# White mixed breed rooster/hen.



## RobSLP (Aug 24, 2021)

So far I've posted 3/5 of our flock we got from my kid's 2nd grade class this past spring and so far people seem to think the 3 I've posted are all roosters. Here is number 4. She/he has been quiet/no noise. Beautiful markings but the feathers are starting to get pretty pointy and I'm noticing more aggressive behavior. Hoping she is just trying learning from the boys. I'm hoping for at least 2 of them being hens. Don't want to leave 1 alone. It's the white one.


----------



## Animals45 (May 11, 2021)

Those pictures aren't the best but it's a rooster. Where do u get all these roosters from?


----------



## RobSLP (Aug 24, 2021)

2nd grade science, they incubated eggs during and hatched in April. I took all 5, but doesn't look like I'm getting lucky.


----------



## ChickenBiscuts (May 28, 2021)

Cockerel.


----------



## robin416 (Sep 8, 2013)

You can set the bachelor boys up in their own pen. Very often they will get along just fine.


----------



## ChickenMom24 (Feb 14, 2021)

Love those mixed tail feathers!


----------



## RobSLP (Aug 24, 2021)

unfortunately 3 of the 4 are noisy. We live in town and roosters are not allowed in town.


----------



## ChickenBiscuts (May 28, 2021)

RobSLP said:


> unfortunately 3 of the 4 are noisy.
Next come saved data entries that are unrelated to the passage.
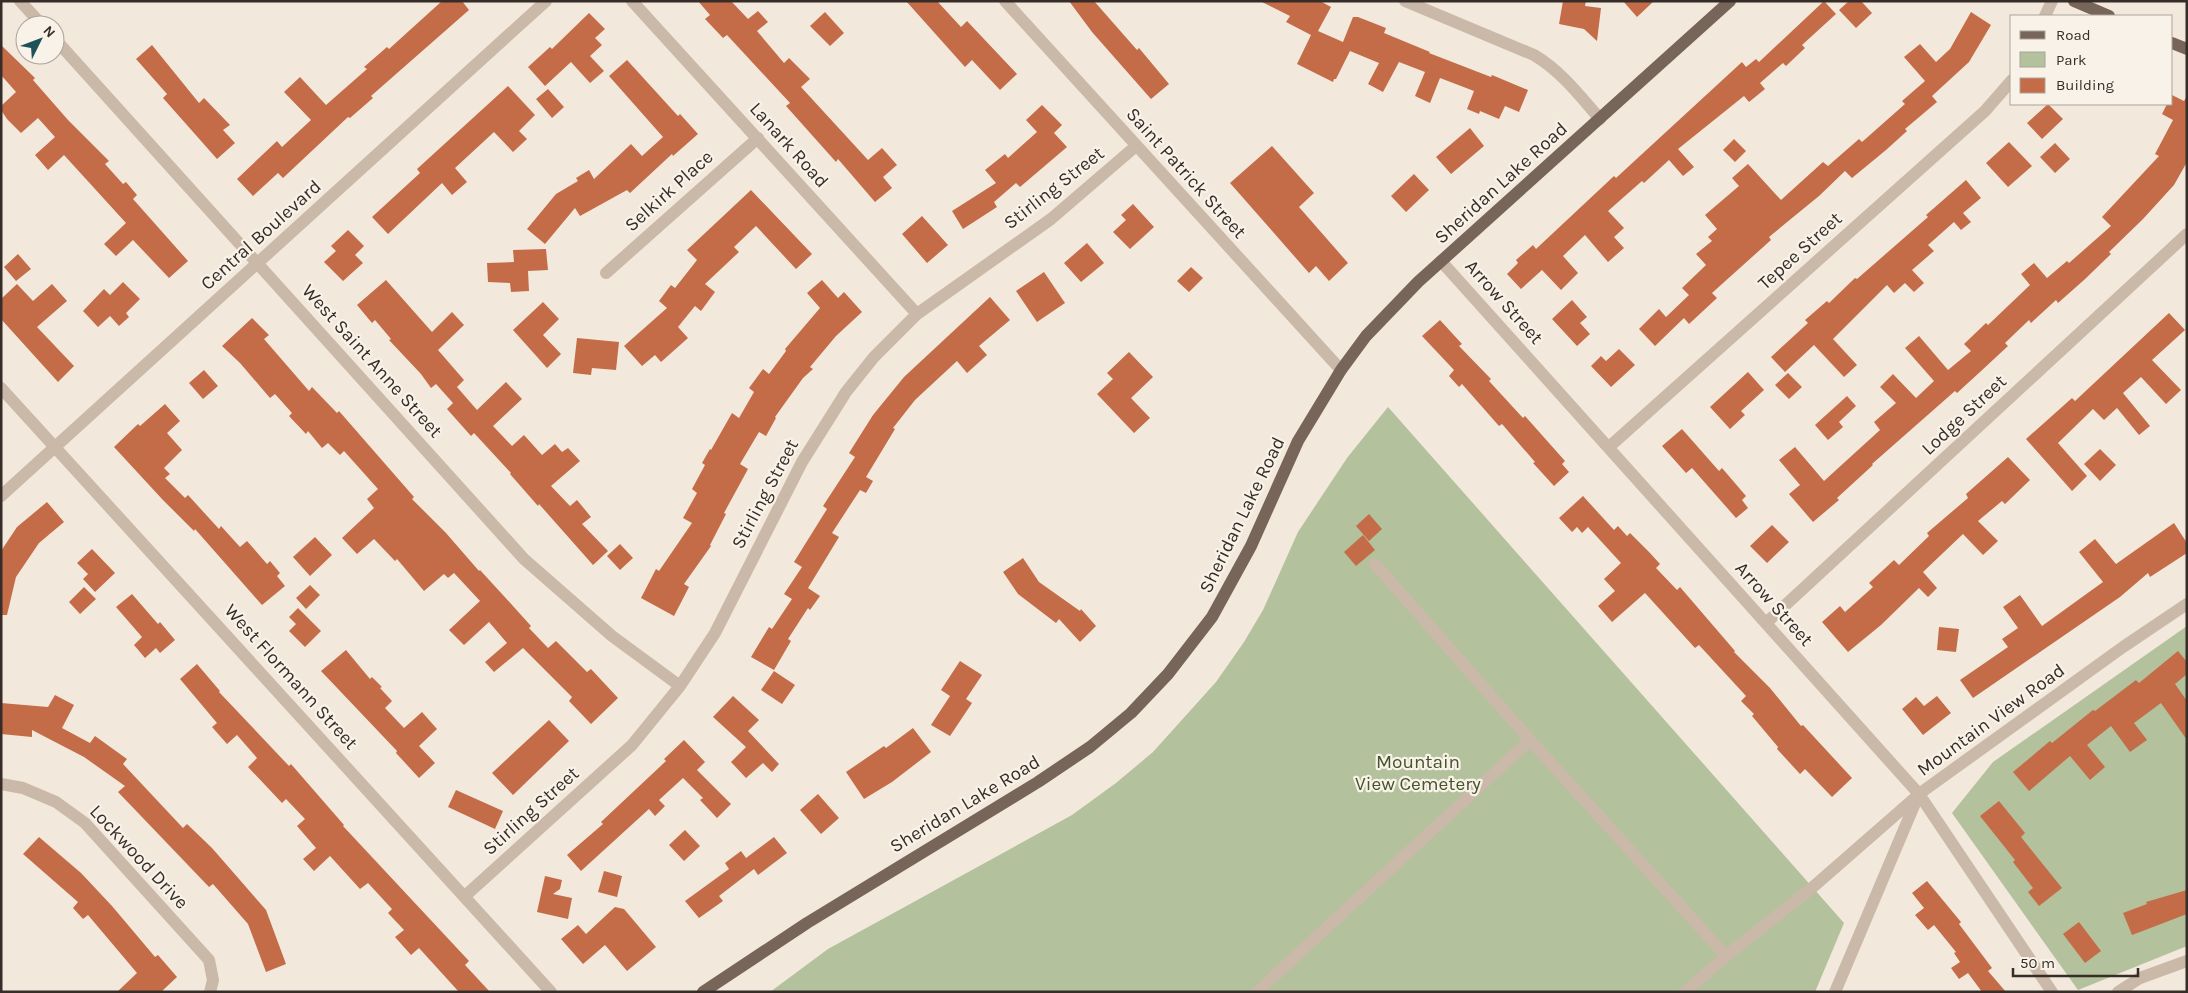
<svg xmlns="http://www.w3.org/2000/svg" width="2188" height="993" font-family="Karla,sans-serif">
<style>
.green{fill:#b3c19c}
.building{fill:#c46c48}
.lines{fill:none;stroke-linecap:round;stroke-linejoin:round}
.minor{stroke:#cab9a8;stroke-width:12}
.major{stroke:#786559;stroke-width:12}
.labels{text-anchor:middle;dominant-baseline:central;stroke-width:4.5;stroke-linejoin:round;paint-order:stroke}
.street-label{font-size:19px;fill:#372d28;stroke:#f9f2e8}
.park-label{font-size:19px;fill:#44552c;stroke:#f9f2e8}
</style>
<rect width="100%" height="100%" fill="#f2e9dc"/>
<!-- green -->
<path class="green" d="M1388 407 1844 923 1815 992H770L828 949 1072 815 1116 783 1153 752 1216 682 1244 642 1263 610 1298 532 1347 458Z
M2187 626V946L2078 990 1952 813 1993 762Z"/>
<!-- building -->
<path class="building" d="M442 1H462L469 10 371 96 373 98 350 118 348 117 283 178 278 173 253 196 237 179 277 141 282 147 311 120 284 92 300 77 326 105 367 69 364 67 387 47 389 49Z
M698 1H731L748 19 758 11 768 22 757 31 784 63 789 58 810 79 801 87 868 160 882 148 897 165 883 177 892 188 875 202 838 159 836 162 786 106 790 103 727 35 723 38 705 19 710 15Z
M906 1H937L961 27 967 21 1017 74 1000 90 972 60 965 67Z
M1069 1H1094L1137 50 1139 48 1169 84 1151 99 1092 32Z
M1260 1H1320L1331 7 1318 31 1343 42 1353 17H1358L1386 28 1384 33 1430 52 1429 53 1491 77 1492 75 1528 90 1519 112 1505 106 1499 119 1480 111 1479 114 1467 109 1474 91 1440 78 1430 103 1415 96 1425 72 1399 62 1383 92 1368 84 1379 63 1350 51 1336 79H1334L1333 82 1297 64 1311 35 1286 22 1290 16Z
M1563 1H1586L1585 6 1601 8 1597 41 1584 29 1559 24Z
M1623 1H1654L1637 17Z
M1824 1 1836 14 1802 45 1805 48 1786 66 1783 63 1760 83 1765 89 1749 102 1744 96 1678 149 1694 167 1683 176 1669 160 1644 183 1642 181 1608 211 1624 228 1614 237 1624 248 1608 262 1585 235 1563 256 1578 273 1561 290 1542 270 1521 289 1507 274 1518 263 1516 260 1533 245 1536 249 1614 176 1616 178 1742 62 1746 67 1756 59 1759 62Z
M1849 1H1861L1872 13 1856 28 1839 10Z
M825 12 844 33 830 46 810 26Z
M1971 12 1991 25 1969 62 1932 96 1937 102 1905 129 1907 131 1886 150 1852 178 1845 171 1819 196 1769 237 1771 240 1712 293 1717 298 1689 324 1684 318 1655 346 1639 329 1659 309 1666 317 1689 295 1682 288 1706 265 1696 254 1712 241 1708 237 1717 229 1705 215 1739 186 1732 178 1748 164 1781 200 1823 162 1828 166 1859 139 1862 142 1905 104 1902 101 1925 81 1904 57 1920 44 1936 62 1950 49Z
M589 13 605 29 595 38 602 45 590 56 604 71 590 83 571 62 545 86 528 67 550 47 552 49Z
M1 45 35 78 33 80 68 120 109 161 105 164 123 184 126 182 137 195 133 199 188 261 169 278 133 240 116 256 104 244 126 223 64 155 48 170 35 155 55 137 38 118 21 133 7 119 1 110V106L16 92 1 75Z
M152 45 199 103 204 98 230 125 223 130 235 143 217 159 163 98 167 94 136 59Z
M627 60 678 116 680 114 698 134 673 156 672 154 630 193 627 190 580 216 575 208 545 244 527 229 556 194 578 181 576 178 589 170 594 179 631 144 642 156 663 137 609 76Z
M508 86 535 115 519 131 527 139 513 152 494 132 455 168 467 182 452 195 442 183 388 234 372 217 420 173 417 169Z
M548 89 564 107 552 118 536 99Z
M2172 95 2184 101 2187 96V162L2174 185 2143 219 2109 252 2111 254 2084 280 2058 303 2056 300 2031 323 2029 320 2005 343 2008 346 1980 372 1957 393 1955 391 1872 464 1873 465 1837 498 1839 500 1813 522 1789 494 1800 485 1779 460 1795 447 1824 481 1880 430 1874 422 1896 403 1880 387 1893 374 1916 398 1934 381 1905 348 1919 336 1948 370 1971 351 1964 344 1986 323 1988 325 2030 285 2021 274 2034 263 2047 278 2067 261 2069 263 2111 226 2102 217 2159 156 2155 154 2173 120 2162 114 2167 104H2172Z
M2048 104 2063 119 2042 139 2027 123Z
M1042 105 1062 125 1054 133 1067 147 1020 187 1016 183 994 202 997 207 963 229 952 211 996 183 985 170 1005 154 1008 158 1037 132 1026 120Z
M1470 128 1484 146 1451 174 1436 157Z
M1734 139 1746 151 1735 162 1723 150Z
M2009 142 2032 166 2008 187 1986 163Z
M2055 143 2070 159 2055 173 2040 157Z
M1272 146 1314 193 1299 207 1348 263 1329 281 1316 266 1309 273 1230 183Z
M1414 174 1429 190 1406 212 1391 196Z
M1966 180 1981 198 1963 213 1971 222 1961 230 1954 222 1928 245 1934 251 1912 270 1924 283 1914 292 1905 283 1894 293 1887 285 1833 339 1857 365 1844 377 1814 345 1785 372 1771 357 1808 323 1805 320 1827 301 1829 303 1855 278 1857 279 1928 217 1926 215Z
M751 190 812 254 796 269 756 226 734 247 739 252 705 284 715 292 701 311 695 306 678 327 688 338 661 362 655 355 642 366 624 346 667 308 659 301 671 285 675 288 697 260 687 250Z
M1133 204 1154 227 1130 249 1113 232 1126 220 1121 215Z
M922 216 948 245 927 263 902 234Z
M348 230 364 246 355 255 363 263 343 281 324 262 336 251 331 246Z
M1087 243 1104 263 1081 282 1064 263Z
M546 249 548 270 528 271 529 291 511 292 510 283 488 282 487 263 514 262 513 250Z
M18 254 31 269 16 281 4 267Z
M1191 267 1203 278 1189 292 1177 281Z
M1044 272 1065 303 1037 322 1016 291Z
M386 280 432 332 452 312 464 325 438 350 464 380 457 387 477 410 506 382 522 399 493 426 512 446 524 435 542 455 555 444 562 452 568 448 580 461 551 486 570 506 577 500 591 517 582 524 608 551 593 565 539 504 538 506 510 474 511 473 474 433 471 436 447 409 453 403 436 384 431 388 421 374 389 340 391 339 375 320 372 323 357 305Z
M822 280 838 298 844 292 862 312 836 336 810 367 813 369 803 378 775 417 776 418 766 436 759 432 740 464 748 469 724 513 726 514 710 545 711 546 684 584 689 587 674 616 641 598 656 569 659 571 692 523 683 518 697 493 692 489 705 465 702 463 710 449 711 450 732 413 739 418 754 392 749 388 763 369 769 374 786 351 785 349 820 308 807 293Z
M123 282 140 299 126 313 129 317 119 326 110 316 98 327 83 311 104 289 110 295Z
M17 284 33 301 52 284 67 301 37 327 74 366 58 382 1 319V299Z
M990 297 1010 320 979 346 987 355 967 373 957 361 915 400 893 428 895 429 866 477 873 481 866 493 860 490 832 533 839 537 808 588 820 596 810 610 808 608 788 639 791 641 774 670 751 657 769 627 772 629 792 599 784 594 802 567 794 562 827 509 823 506 855 457 849 453 873 415 904 377Z
M1572 300 1587 317 1580 323 1590 334 1577 346 1552 319Z
M543 302 559 319 543 335 561 354 547 368 513 330Z
M2169 313 2185 330 2152 360 2181 390 2166 404 2141 377 2123 393 2150 426 2139 435 2117 408 2104 420 2093 409 2058 443 2087 476 2072 491 2026 439 2072 398 2075 401Z
M252 318 269 335 264 339 309 391 312 387 337 413 339 411 414 497 412 499 446 533 479 571 480 570 502 594 531 626 529 628 548 648 556 641 587 672 591 669 618 698 591 724 569 701 572 697 523 648 494 672 485 662 507 643 489 622 464 645 449 630 480 601 454 573 448 578 444 574 424 591 397 559 395 561 374 539 357 554 342 538 374 508 367 499 378 489 344 451 340 455 328 443 322 448 308 431 306 434 289 416 292 413 275 394 270 398 240 363 222 346Z
M1440 320 1462 344 1459 346 1491 379 1489 381 1523 418 1525 416 1565 461 1562 464 1569 472 1554 486 1533 463 1535 462 1502 424 1499 426 1462 384 1459 387 1449 376 1454 370 1422 336Z
M577 338 619 342 616 370 592 368 591 375 573 373Z
M1619 349 1635 365 1611 387 1591 366 1601 356 1606 361Z
M1129 352 1153 377 1131 398 1150 418 1134 433 1097 394 1113 379 1107 373Z
M204 370 218 386 203 399 189 383Z
M1748 372 1764 390 1741 411 1745 415 1730 429 1710 407Z
M1788 373 1802 387 1789 399 1775 385Z
M1847 396 1856 406 1839 422 1843 427 1828 440 1815 425Z
M165 404 180 421 167 433 182 450 164 468 170 474 165 478 185 498 188 495 219 529 221 526 240 547 247 541 267 564 270 561 280 573 277 576 285 586 262 605 195 529 194 531 162 499 114 447 138 424 140 426Z
M1682 429 1719 471 1722 468 1746 496 1742 500 1748 508 1736 518 1692 468 1686 473 1662 446Z
M2100 449 2116 465 2100 481 2084 464Z
M2008 457 2030 480 2005 504 2002 501 1978 521 1998 541 1983 555 1963 534 1923 572 1937 588 1928 597 1919 588 1881 625 1848 652 1822 622 1840 606 1845 612 1873 587 1869 583 1894 560 1899 565 1929 536 1927 533 1968 498 1966 494Z
M1583 496 1614 530 1618 526 1627 536 1630 533 1650 553 1660 564 1656 568 1677 590 1680 587 1735 651 1734 652 1770 688 1801 726 1803 725 1852 778 1832 797 1805 769 1800 774 1777 749 1778 747 1752 716 1754 714 1741 701 1746 696 1699 645 1695 648 1645 593 1612 622 1598 606 1615 591 1604 579 1621 563 1588 527 1582 533 1577 527 1572 532 1559 518Z
M47 502 64 522 39 543 16 577 7 615H1V551L17 527Z
M1369 514 1382 529 1369 541 1356 526Z
M2174 523 2187 543V553L2150 577 2148 573 2120 597 1973 698 1960 680 2008 647 2002 639 2018 628 2003 607 2020 595 2042 626 2103 582 2079 552 2095 539 2116 564Z
M1772 525 1789 542 1767 563 1750 546Z
M1363 535 1375 550 1356 566 1344 552Z
M315 537 332 555 310 576 293 557Z
M620 544 633 558 620 570 607 556Z
M92 549 115 573 95 592 83 579 88 574 77 563Z
M1023 558 1039 582 1080 611 1081 609 1096 626 1080 642 1059 619 1056 623 1018 594 1003 572Z
M310 585 320 595 306 609 296 598Z
M84 587 96 599 80 614 69 602Z
M132 594 158 624 160 622 175 640 160 653 156 648 145 658 134 645 142 637 116 607Z
M298 608 321 631 305 647 289 631 296 624 289 617Z
M1939 627 1959 629 1956 652 1937 650Z
M346 650 370 679 372 677 382 687 380 688 392 701 385 708 404 728 422 712 437 729 419 746 435 763 419 778 396 753 397 751 321 671Z
M2178 651 2187 662V674L2175 684 2187 701V740L2161 703 2134 723 2147 740 2130 752 2111 726 2087 745 2105 767 2090 780 2070 756 2029 791 2013 772 2050 741 2052 743 2093 710 2095 711 2136 680 2139 683Z
M960 661 982 675 966 699 972 703 950 736 931 725 950 696 941 690Z
M197 664 220 691 219 692 289 766 291 764 344 825 343 826 469 961 465 965 490 992H459L419 948 411 955 395 937 404 930 388 913 392 909 368 883 360 889 330 856 314 871 303 859 316 848 297 826 305 819 286 799 282 803 248 767 257 758 237 735 227 744 212 727 217 723 180 679Z
M774 671 795 685 782 704 761 690Z
M55 695 74 705 62 728 90 743 95 736 127 759 123 764 183 828 187 824 212 848 266 910 286 964 266 972 248 924 213 884 209 887 118 792 125 786 84 757 32 730V737L1 734V703L48 707Z
M733 696 759 720 748 731 779 764 772 772 763 763 746 778 731 762 746 747 713 717Z
M1937 696 1951 713 1923 735 1902 709 1916 697 1924 706Z
M549 720 569 741 513 795 492 773Z
M913 728 931 752 892 782 864 799 846 772 884 746 886 748Z
M684 740 705 762 697 770 731 804 717 818 700 800 703 798 683 778 659 800 665 806 655 816 649 809 581 871 567 855 603 824 601 822 666 761 664 759Z
M456 790 503 811 495 829 448 807Z
M818 794 839 818 821 834 800 810Z
M1999 801 2025 833 2021 837 2062 888 2039 906 2028 892 2033 888 2013 862 2015 860 1980 816Z
M685 830 700 846 684 861 669 845Z
M39 837 81 873 112 906 155 957 158 955 177 977 161 992H117L137 973 88 915 83 919 73 908 78 902 23 854Z
M774 837 787 853 758 875 754 869 719 896 723 901 699 918 685 901 729 869 725 863 741 851 746 858Z
M604 871 622 876 617 897 598 892Z
M545 876 562 880 560 889 553 894 572 898 568 919 537 912Z
M1927 881 1961 922 1959 924 1992 968 1988 971 2006 992H1982L1968 973 1959 979 1951 968 1960 962 1954 953 1956 952 1934 925 1928 930 1915 915 1924 908 1912 893Z
M2187 890V914L2132 935 2123 913 2147 904 2146 902Z
M615 907 624 909 656 947 627 971 605 945 583 964 561 939 578 925 586 934Z
M2079 922 2101 951 2085 963 2063 934Z"/>
<g class="lines">
<!-- minor -->
<path class="minor" d="M20 1 42 25
M632 1 917 314
M1005 1 1341 370
M1405 1 1534 55C1561 71 1580 96 1600 119
M2045 16 2052 1
M55 39 524 559 612 636 680 686
M1441 261 1919 794 2052 992
M606 273 758 138
M1 388 551 992
M1609 447 1985 111 2012 80
M1 496 546 1
M1375 564 1530 740 1726 956
M1766 623 2187 234
M1 784 23 788 56 802 85 823 209 960 213 980 210 992
M465 896 632 745 680 686 715 633 802 462 846 392 874 357 917 314 1051 219 1136 146
M1257 992 1530 740
M1685 992 1726 956 1813 887 1916 797
M1835 992 1919 794 2123 647 2187 604
M2118 992 2140 978 2187 961"/>
<!-- major -->
<path class="major" d="M2074 1 2109 16
M2172 43 2187 49
M703 992 807 923 1038 782 1090 747 1131 713 1168 674 1212 617 1251 546 1298 441 1341 370 1366 336 1418 282 1730 1"/>
</g>
<g class="labels">
<!-- street labels -->
<g class="street-label">
<text transform="translate(789 145) rotate(48)">Lanark Road</text>
<text transform="translate(1186 173) rotate(48)">Saint Patrick Street</text>
<text transform="translate(1501 183) rotate(-42)">Sheridan Lake Road</text>
<text transform="translate(1054 188) rotate(-38)">Stirling Street</text>
<text transform="translate(669 191) rotate(-42)">Selkirk Place</text>
<text transform="translate(261 235) rotate(-42)">Central Boulevard</text>
<text transform="translate(1800 251) rotate(-42)">Tepee Street</text>
<text transform="translate(1504 302) rotate(48)">Arrow Street</text>
<text transform="translate(372 361) rotate(48)">West Saint Anne Street</text>
<text transform="translate(1964 415) rotate(-43)">Lodge Street</text>
<text transform="translate(765 494) rotate(-62)">Stirling Street</text>
<text transform="translate(1242 515) rotate(-64)">Sheridan Lake Road</text>
<text transform="translate(1774 604) rotate(48)">Arrow Street</text>
<text transform="translate(291 677) rotate(48)">West Flormann Street</text>
<text transform="translate(1991 720) rotate(-36)">Mountain View Road</text>
<text transform="translate(965 804) rotate(-31)">Sheridan Lake Road</text>
<text transform="translate(531 811) rotate(-42)">Stirling Street</text>
<text transform="translate(139 857) rotate(47)">Lockwood Drive</text>
</g>
<!-- park labels -->
<g class="park-label">
<text x="1418" y="762">Mountain<tspan x="1418" dy="22">View Cemetery</tspan></text>
</g>
</g>
<!-- border -->
<rect width="2188" height="993" fill="none" stroke="#372d28" stroke-width="5"/>
<!-- legend -->
<rect x="2010" y="15" width="162" height="90" fill="#f9f2e8" stroke="#aba39b"/>
<rect x="2020" y="31" width="25" height="8" fill="#786559" stroke="#aba39b"/>
<text x="2056" y="40" font-size="15" fill="#372d28">Road</text>
<rect x="2020" y="52" width="25" height="15" fill="#b3c19c" stroke="#aba39b"/>
<text x="2056" y="65" font-size="15" fill="#372d28">Park</text>
<rect x="2020" y="78" width="25" height="15" fill="#c46c48" stroke="#aba39b"/>
<text x="2056" y="90" font-size="15" fill="#372d28">Building</text>
<!-- north arrow -->
<g transform="translate(40 40) rotate(48)"><circle r="24" fill="#f9f2e8" stroke="#aba39b"/>
<path d="M0-4L9 19L0 12L-9 19Z" fill="#1e5158"/>
<text y="-8" font-size="14" font-weight="bold" text-anchor="middle" fill="#372d28">N</text>
</g>
<!-- scale -->
<path d="M2013 968v8h125v-8" fill="none" stroke="#372d28" stroke-width="2.5"/>
<text x="2020" y="968" font-size="15" fill="#372d28" stroke="#f9f2e8" stroke-width="4" paint-order="stroke">50 m</text>
</svg>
We live in town and roosters are not allowed in town.


Well, best of luck rehoming/butchering them. They're pretty boys.


----------



## RobSLP (Aug 24, 2021)

We have somebody that lives out of town who is taking them. Thought about butchering, but don't think my kids are ready for that circle of life moment. Especially since it was a school project.


----------



## Animals45 (May 11, 2021)

ChickenMom24 said:


> Love those mixed tail feathers!


Yes, I can't get over his majestic color!


----------